计划是了解如何使用javascript或c＃。

var fromJson = [
{
    "type" : "Chicken",
  "total" : 1,
  "category" : "healthy"
},
{
    "type" : "Pig",
  "total" : 10,
  "category" : "healthy"
},
{
    "type" : "Pig",
  "total" : 5,
  "category" : "unhealthy"
},
{
    "type" : "Cow",
  "total" : 15,
  "category" : "healthy"
}
];

要

var final_out = [
    {
    "type" : "chicken",
    "healthy" : 1,
    "unhealthy" : 0
  },
  {
    "type" : "Pig",
    "healthy" : 10,
    "unhealthy" : 5
  },
  {
    "type" : "Cow",
    "healthy" : 15,
    "unhealthy" : 0
  }
]

Answer 1

尝试：

public class RootObject
{
  List<RootType> rootType;
}    

public class RootType
{
  public int healthy { get; set; }
  public int unhealthy { get; set; }
}

或只是：

public class RootObject
{
  public string type { get; set; }
  public int healthy { get; set; }
  public int unhealthy { get; set; }
}

Answer 2

因此，不要修改集合，尝试删除实际对象并使用更新的数据再次添加它。
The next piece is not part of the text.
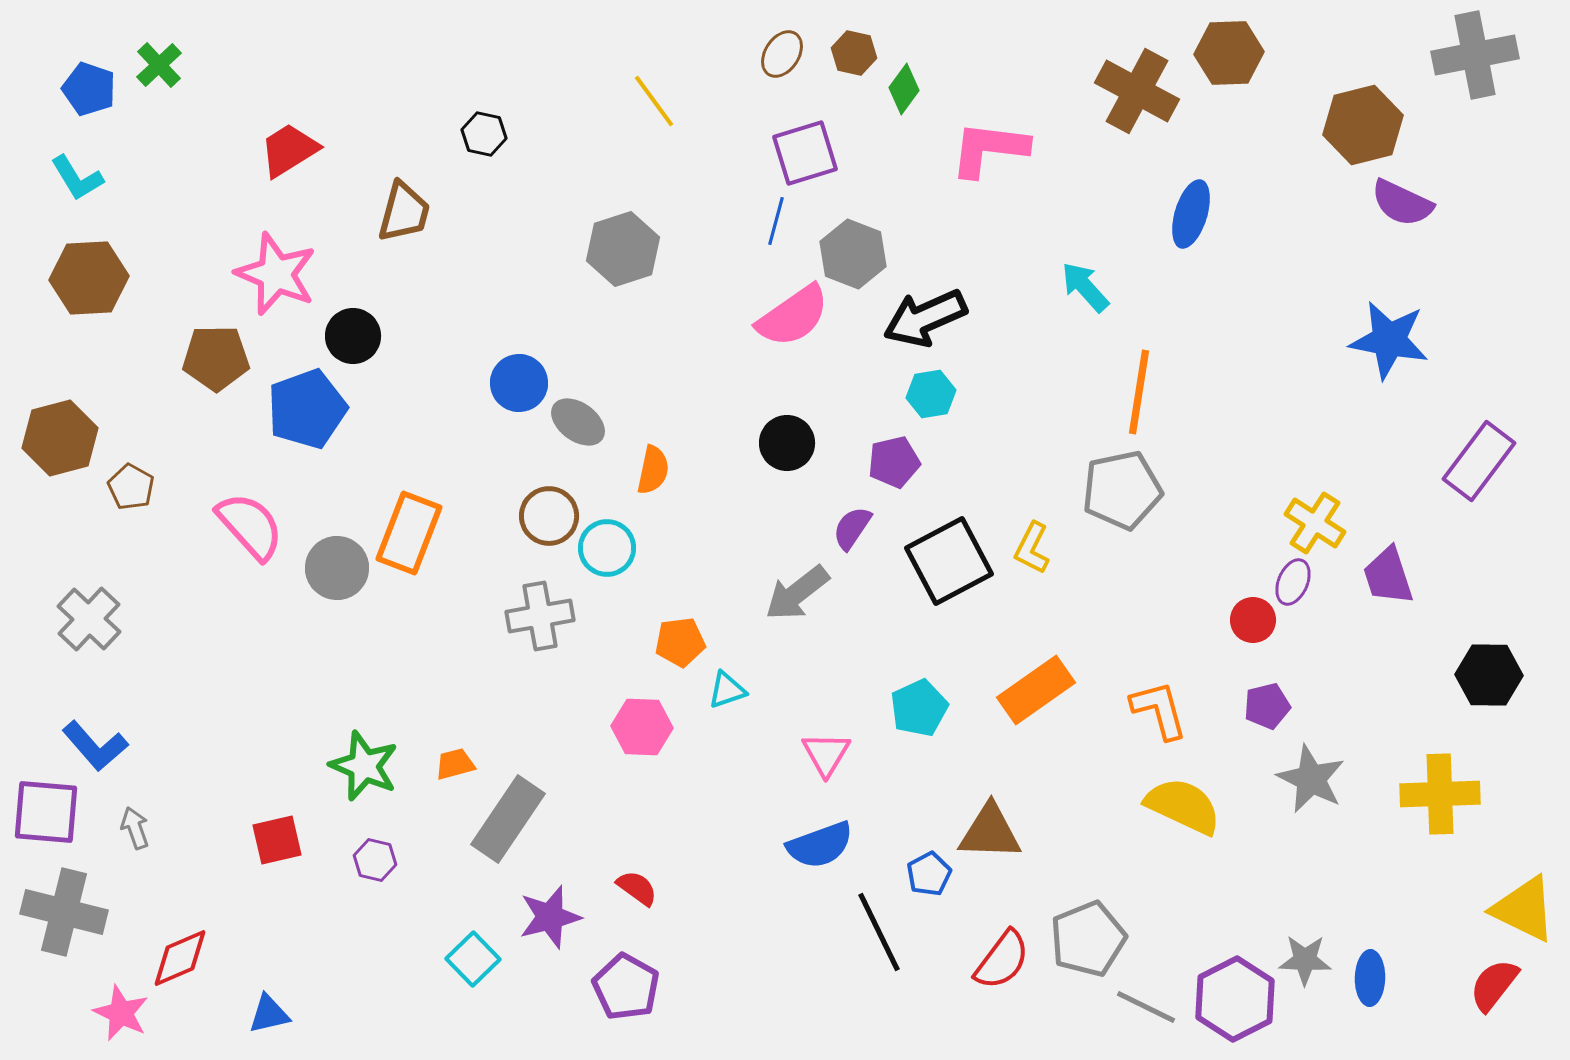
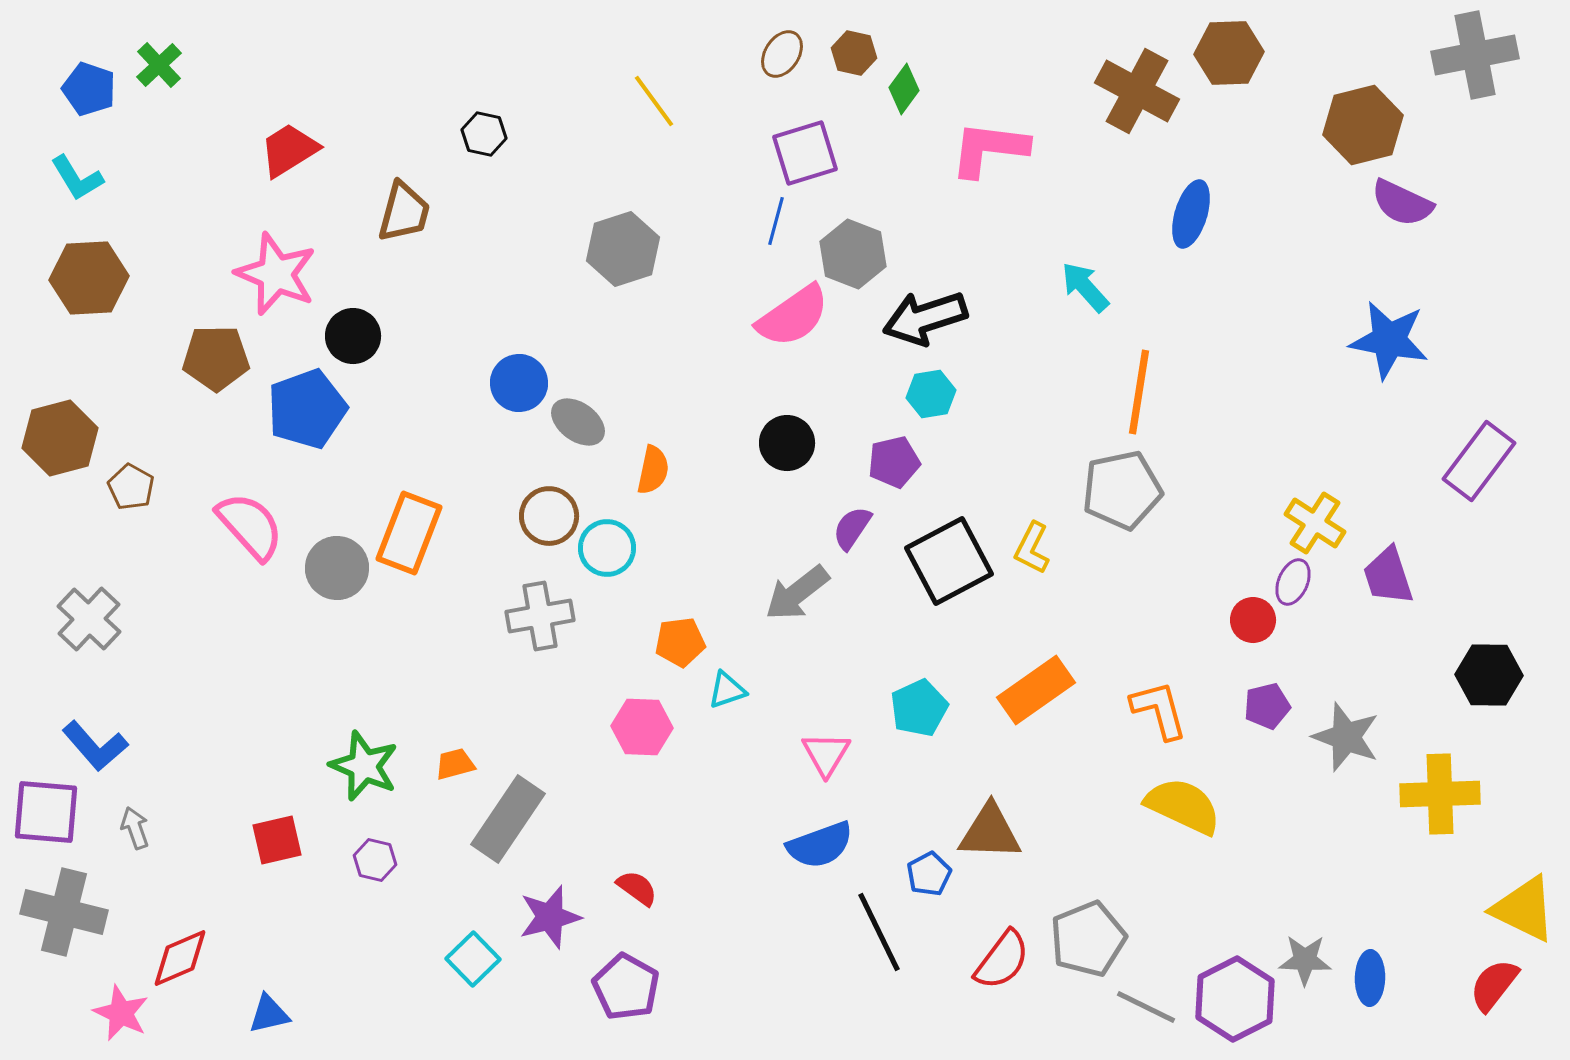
black arrow at (925, 318): rotated 6 degrees clockwise
gray star at (1311, 779): moved 35 px right, 42 px up; rotated 6 degrees counterclockwise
我为此使用了Linq。

下面是一个小功能，我把它组合在一起。

public string ReturnFinalOutput(string InputJson)
{
    List<fromJson> input = JsonConvert.DeserializeObject<List<fromJson>>(InputJson);
    List<final_out> output = new List<final_out>();
    foreach (fromJson j in input)
    {
        final_out o = new final_out();
        var finalout = output.FirstOrDefault<final_out>(a => a.type == j.type);
        if (finalout == null)
        {
            o.type = j.type;
            if (j.category == "healthy")
            {
                o.healthy = o.healthy + 1;
            }
            else if (j.category == "unhealthy")
            {
                o.unhealthy = o.unhealthy + 1;
            }
            output.Add(o);
        }
        else
        {
            output.Remove(finalout);
            if (j.category == "healthy")
            {
                finalout.healthy = finalout.healthy + 1;
            }
            else if (j.category == "unhealthy")
            {
                finalout.unhealthy = finalout.unhealthy + 1;
            }
            output.Add(finalout);
        }
    }
    return JsonConvert.SerializeObject(output);
}

以下是我的BaseClasses

public class fromJson
{
    public string type { get; set; }
    public int total { get; set; }
    public string category { get; set; }
}

public class final_out
{
    public string type { get; set; }
    public int healthy { get; set; } = 0;
    public int unhealthy { get; set; } = 0;
}

你可以将其称为

string final_out = ReturnFinalOutput(fromJson); // fromJson is your InputJson.